However, I'm feeling increasingly anxious these past few days, but that might be because, ah, I live in interesting times and not because of the decrease in meds. Must stay off the blogs. Bad for the blood pressure.
I finally got the Christmas lights up on Monday by deciding to do it before work instead of trying to pry myself out of bed on a Saturday or doing it after work, when it's totally dark. Hanging lights for me is a piece of cake, because my roofline is totally horizontal, the house is only one story, and a previous owner put little hooks under the eaves. All I have to do is drag out the three-foot stepladder, stick the wire into a few hooks, climb down the ladder, move it a few feet, rinse and repeat.
As for the interior decorations, I only managed to get them up on Saturday because my mom dropped by to return the DVDs I'd left at her house over Thanksgiving. She helped me decorate the trees. (I have four, ranging from 4 feet to 18 inches, which I arrange in a little grove next to the TV.) I can get motivated to do things sometimes when someone is there to act as a catalyst; otherwise, I veg out on the couch and watch all the channels at once. OK, in sequence by flipping around and around, but you know what I mean.
An inversion has hunkered down in the valley and the haze is settling in. It's at the stage where you can see the haze against the mountains and on the horizon, especially when the sun sets or rises. It turns pale pink in the morning and I assume it's more orange in the evening, but I'm always still at work when the sun sets anymore.
Work is slow. I have several projects going on, but there are only little ticky-tacky things to do with them, all of which depend on input from some very overstressed engineers who are trying very hard to keep all of their own ticky-tacky little jobs straight. Someone told me this morning that she hasn't forgotten about the stuff she was supposed to give me, it's just that there are always so many fires to put out.

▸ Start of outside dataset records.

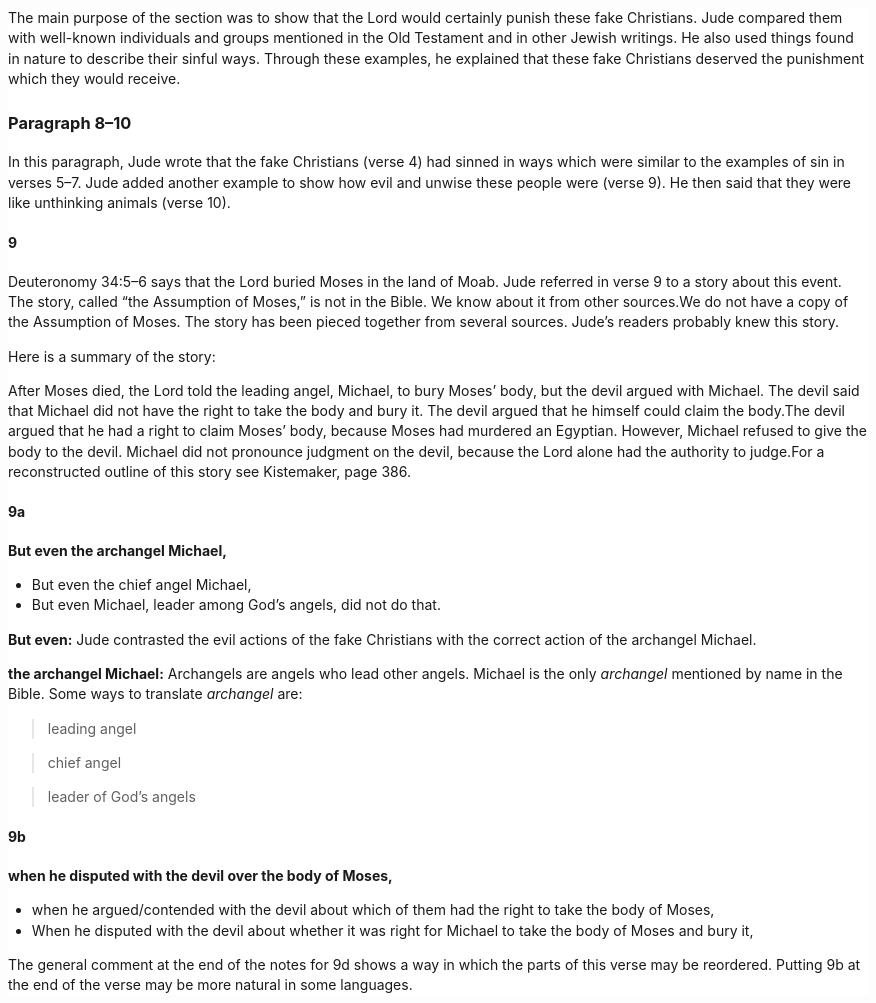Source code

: The main purpose of the section was to show that the Lord would certainly punish these fake Christians. Jude compared them with well\-known individuals and groups mentioned in the Old Testament and in other Jewish writings. He also used things found in nature to describe their sinful ways. Through these examples, he explained that these fake Christians deserved the punishment which they would receive.

### Paragraph 8–10

In this paragraph, Jude wrote that the fake Christians (verse 4\) had sinned in ways which were similar to the examples of sin in verses 5–7\. Jude added another example to show how evil and unwise these people were (verse 9\). He then said that they were like unthinking animals (verse 10\).

#### 9

Deuteronomy 34:5–6 says that the Lord buried Moses in the land of Moab. Jude referred in verse 9 to a story about this event. The story, called “the Assumption of Moses,” is not in the Bible. We know about it from other sources.We do not have a copy of the Assumption of Moses. The story has been pieced together from several sources. Jude’s readers probably knew this story.

Here is a summary of the story:

After Moses died, the Lord told the leading angel, Michael, to bury Moses’ body, but the devil argued with Michael. The devil said that Michael did not have the right to take the body and bury it. The devil argued that he himself could claim the body.The devil argued that he had a right to claim Moses’ body, because Moses had murdered an Egyptian. However, Michael refused to give the body to the devil. Michael did not pronounce judgment on the devil, because the Lord alone had the authority to judge.For a reconstructed outline of this story see Kistemaker, page 386\.

#### 9a

**But even the archangel Michael,**

* But even the chief angel Michael,
* But even Michael, leader among God’s angels, did not do that.

**But even:** Jude contrasted the evil actions of the fake Christians with the correct action of the archangel Michael.

**the archangel Michael:** Archangels are angels who lead other angels. Michael is the only *archangel* mentioned by name in the Bible. Some ways to translate *archangel* are:

> leading angel

> chief angel

> leader of God’s angels

#### 9b

**when he disputed with the devil over the body of Moses,**

* when he argued/contended with the devil about which of them had the right to take the body of Moses,
* When he disputed with the devil about whether it was right for Michael to take the body of Moses and bury it,

The general comment at the end of the notes for 9d shows a way in which the parts of this verse may be reordered. Putting 9b at the end of the verse may be more natural in some languages.
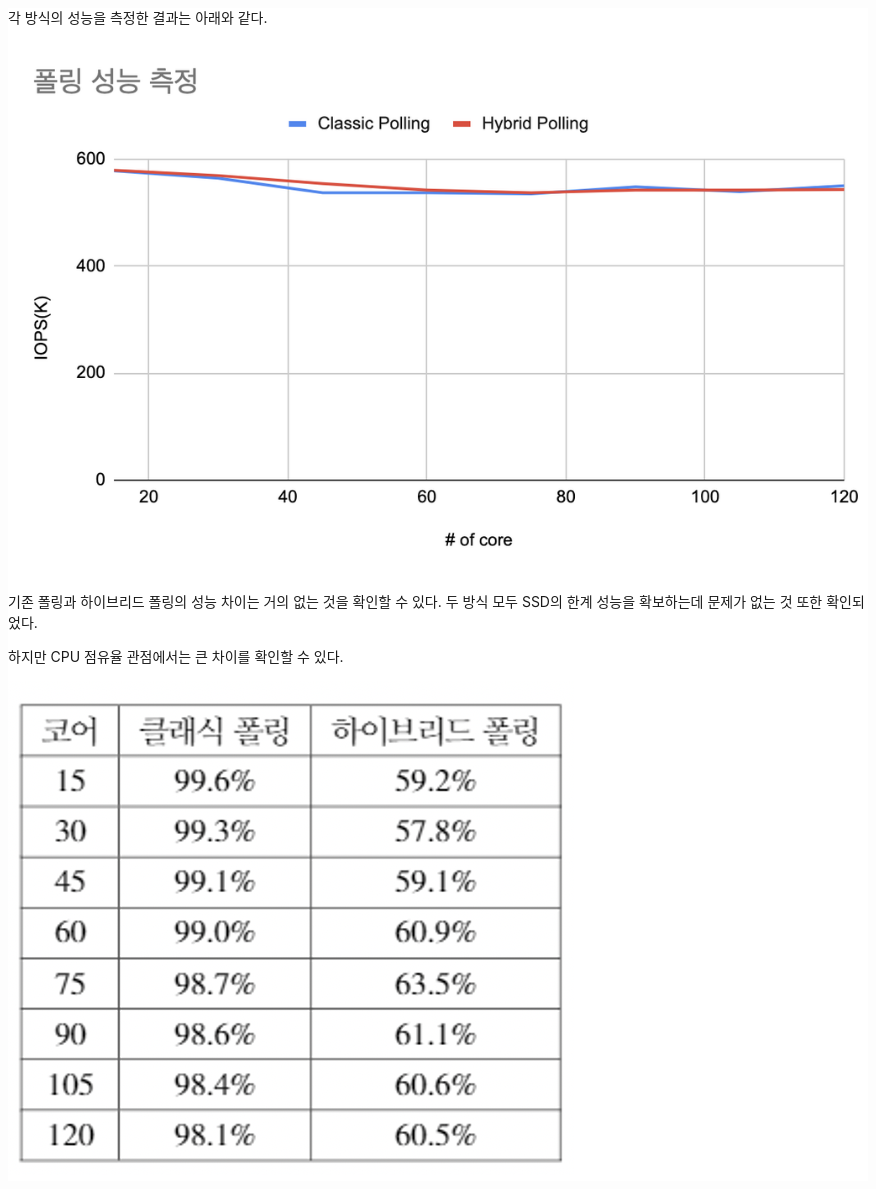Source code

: 각 방식의 성능을 측정한 결과는 아래와 같다.

![Fig17](/Data/images/02/02-08-05-17.png)

기존 폴링과 하이브리드 폴링의 성능 차이는 거의 없는 것을 확인할 수 있다. 두 방식 모두 SSD의 한계 성능을 확보하는데 문제가 없는 것 또한 확인되었다.

하지만 CPU 점유율 관점에서는 큰 차이를 확인할 수 있다.

![Fig18](/Data/images/02/02-08-05-18.png)
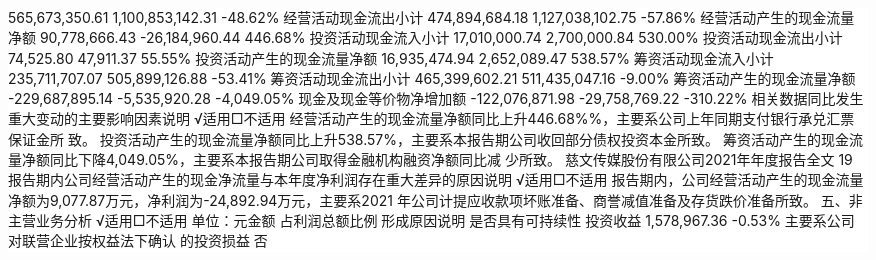 565,673,350.61
1,100,853,142.31
-48.62%
经营活动现金流出小计
474,894,684.18
1,127,038,102.75
-57.86%
经营活动产生的现金流量净额
90,778,666.43
-26,184,960.44
446.68%
投资活动现金流入小计
17,010,000.74
2,700,000.84
530.00%
投资活动现金流出小计
74,525.80
47,911.37
55.55%
投资活动产生的现金流量净额
16,935,474.94
2,652,089.47
538.57%
筹资活动现金流入小计
235,711,707.07
505,899,126.88
-53.41%
筹资活动现金流出小计
465,399,602.21
511,435,047.16
-9.00%
筹资活动产生的现金流量净额
-229,687,895.14
-5,535,920.28
-4,049.05%
现金及现金等价物净增加额
-122,076,871.98
-29,758,769.22
-310.22%
相关数据同比发生重大变动的主要影响因素说明
√适用□不适用
经营活动产生的现金流量净额同比上升446.68%%，主要系公司上年同期支付银行承兑汇票保证金所
致。
投资活动产生的现金流量净额同比上升538.57%，主要系本报告期公司收回部分债权投资本金所致。
筹资活动产生的现金流量净额同比下降4,049.05%，主要系本报告期公司取得金融机构融资净额同比减
少所致。
慈文传媒股份有限公司2021年年度报告全文
19
报告期内公司经营活动产生的现金净流量与本年度净利润存在重大差异的原因说明
√适用□不适用
报告期内，公司经营活动产生的现金流量净额为9,077.87万元，净利润为-24,892.94万元，主要系2021
年公司计提应收款项坏账准备、商誉减值准备及存货跌价准备所致。
五、非主营业务分析
√适用□不适用
单位：元金额
占利润总额比例
形成原因说明
是否具有可持续性
投资收益
1,578,967.36
-0.53%
主要系公司对联营企业按权益法下确认
的投资损益
否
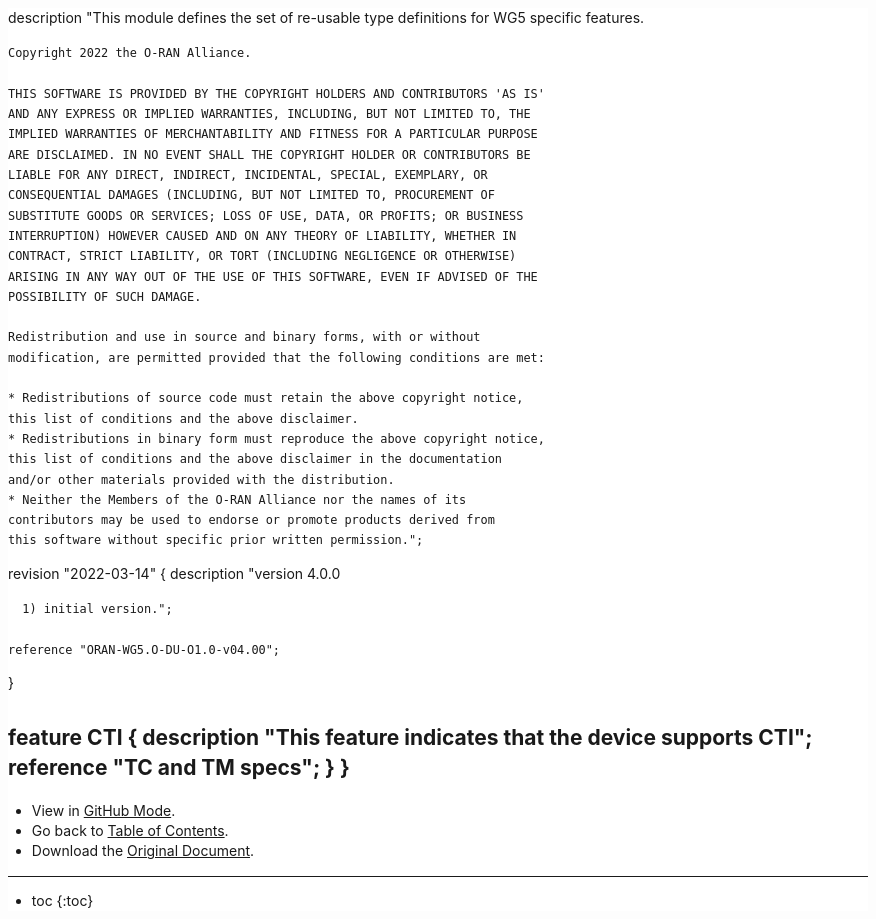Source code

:   description
    "This module defines the set of re-usable type definitions for WG5 specific
    features.

    Copyright 2022 the O-RAN Alliance.

    THIS SOFTWARE IS PROVIDED BY THE COPYRIGHT HOLDERS AND CONTRIBUTORS 'AS IS'
    AND ANY EXPRESS OR IMPLIED WARRANTIES, INCLUDING, BUT NOT LIMITED TO, THE
    IMPLIED WARRANTIES OF MERCHANTABILITY AND FITNESS FOR A PARTICULAR PURPOSE
    ARE DISCLAIMED. IN NO EVENT SHALL THE COPYRIGHT HOLDER OR CONTRIBUTORS BE
    LIABLE FOR ANY DIRECT, INDIRECT, INCIDENTAL, SPECIAL, EXEMPLARY, OR
    CONSEQUENTIAL DAMAGES (INCLUDING, BUT NOT LIMITED TO, PROCUREMENT OF
    SUBSTITUTE GOODS OR SERVICES; LOSS OF USE, DATA, OR PROFITS; OR BUSINESS
    INTERRUPTION) HOWEVER CAUSED AND ON ANY THEORY OF LIABILITY, WHETHER IN
    CONTRACT, STRICT LIABILITY, OR TORT (INCLUDING NEGLIGENCE OR OTHERWISE)
    ARISING IN ANY WAY OUT OF THE USE OF THIS SOFTWARE, EVEN IF ADVISED OF THE
    POSSIBILITY OF SUCH DAMAGE.

    Redistribution and use in source and binary forms, with or without
    modification, are permitted provided that the following conditions are met:

    * Redistributions of source code must retain the above copyright notice,
    this list of conditions and the above disclaimer.
    * Redistributions in binary form must reproduce the above copyright notice,
    this list of conditions and the above disclaimer in the documentation
    and/or other materials provided with the distribution.
    * Neither the Members of the O-RAN Alliance nor the names of its
    contributors may be used to endorse or promote products derived from
    this software without specific prior written permission.";

  revision "2022-03-14" {
    description
      "version 4.0.0

      1) initial version.";

    reference "ORAN-WG5.O-DU-O1.0-v04.00";
  }

  feature CTI {
    description
      "This feature indicates that the device supports CTI";
    reference "TC and TM specs";
  }
}
---

- View in [GitHub Mode]({{site.github_page_url}}/O-RAN.WG4.CTI-TMP-YANG-v03.00.zip.md).
- Go back to [Table of Contents]({{site.baseurl}}/).
- Download the [Original Document]({{site.download_url}}/O-RAN.WG4.CTI-TMP-YANG-v03.00.zip).

---

* toc
{:toc}
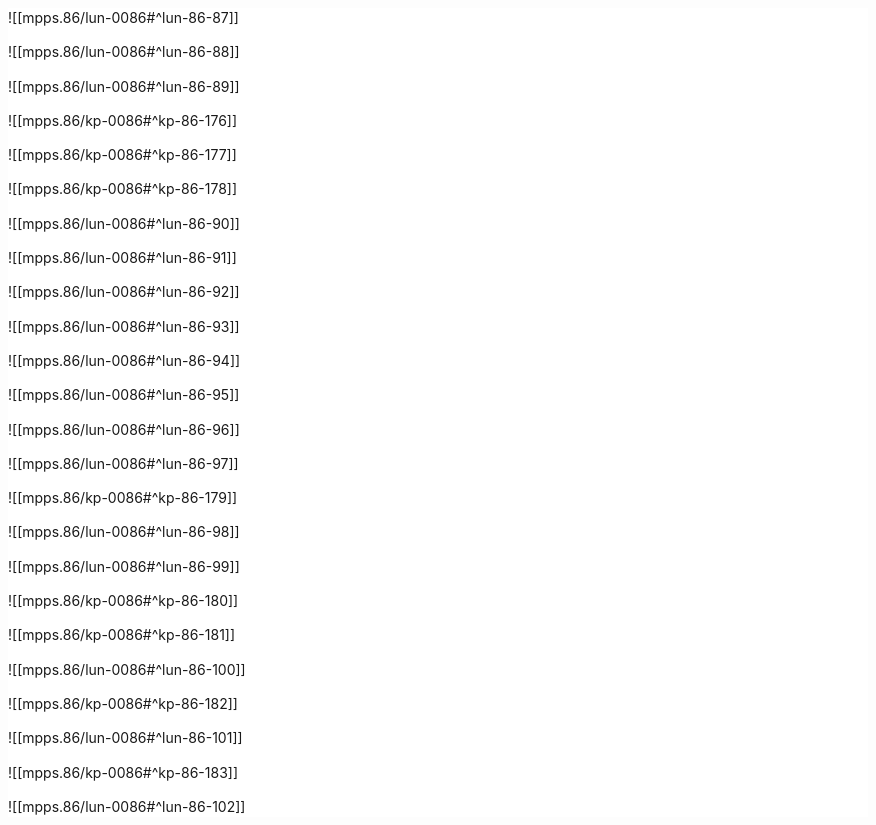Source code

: ![[mpps.86/lun-0086#^lun-86-87]]

![[mpps.86/lun-0086#^lun-86-88]]

![[mpps.86/lun-0086#^lun-86-89]]

![[mpps.86/kp-0086#^kp-86-176]]

![[mpps.86/kp-0086#^kp-86-177]]

![[mpps.86/kp-0086#^kp-86-178]]

![[mpps.86/lun-0086#^lun-86-90]]

![[mpps.86/lun-0086#^lun-86-91]]

![[mpps.86/lun-0086#^lun-86-92]]

![[mpps.86/lun-0086#^lun-86-93]]

![[mpps.86/lun-0086#^lun-86-94]]

![[mpps.86/lun-0086#^lun-86-95]]

![[mpps.86/lun-0086#^lun-86-96]]

![[mpps.86/lun-0086#^lun-86-97]]

![[mpps.86/kp-0086#^kp-86-179]]

![[mpps.86/lun-0086#^lun-86-98]]

![[mpps.86/lun-0086#^lun-86-99]]

![[mpps.86/kp-0086#^kp-86-180]]

![[mpps.86/kp-0086#^kp-86-181]]

![[mpps.86/lun-0086#^lun-86-100]]

![[mpps.86/kp-0086#^kp-86-182]]

![[mpps.86/lun-0086#^lun-86-101]]

![[mpps.86/kp-0086#^kp-86-183]]

![[mpps.86/lun-0086#^lun-86-102]]
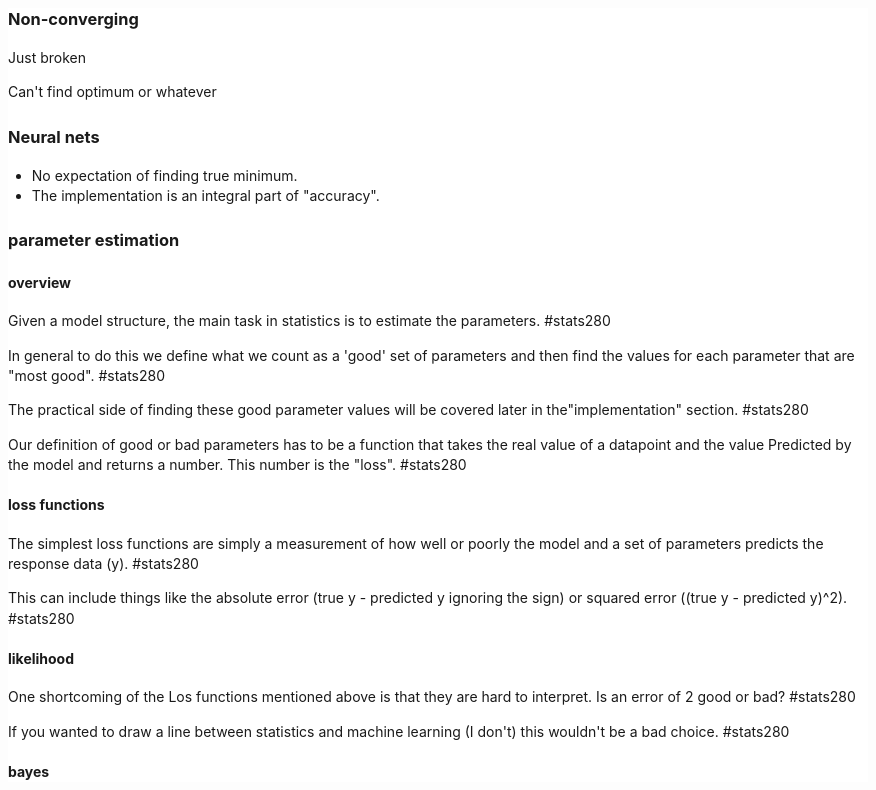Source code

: 
### Non-converging

Just broken

Can't find optimum or whatever


### Neural nets
- No expectation of finding true minimum.
- The implementation is an integral part of "accuracy".

	




### parameter estimation

#### overview

Given a model structure, the main task in statistics is to estimate the parameters. #stats280

In general to do this we define what we count as a 'good' set of parameters and then find the values for each parameter that are "most good". #stats280

The practical side of finding these good parameter values will be covered later in the"implementation" section. #stats280

Our definition of good or bad parameters has to be a function that takes the real value of a datapoint and the value 
Predicted by the model and returns a number. This number is the "loss". #stats280




#### loss functions

The simplest loss functions are simply a measurement of how well or poorly the model and a set of parameters predicts the response data (y). #stats280

This can include things like the absolute error (true y - predicted y ignoring the sign) or squared error ((true y - predicted y)^2). #stats280



#### likelihood

One shortcoming of the Los functions mentioned above is that they are hard to interpret. Is an error of 2 good or bad? #stats280



If you wanted to draw a line between statistics and machine learning (I don't) this wouldn't be a bad choice. #stats280
#### bayes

Criminey, I'd hate to supervise this lot. I doubt it's any different from any other large company. We've got three flavors of engineers (mechanical, electrical, software), all of whom know what they're doing, but getting them all on the same page in some kind of order must make herding cats seem like a close-formation military drill. Lucky for me, I'm just a writer in this rock-and-roll band (as another tech writer is fond of saying) and a contractor to boot, so I don't have to deal with anything that's not right in front of me.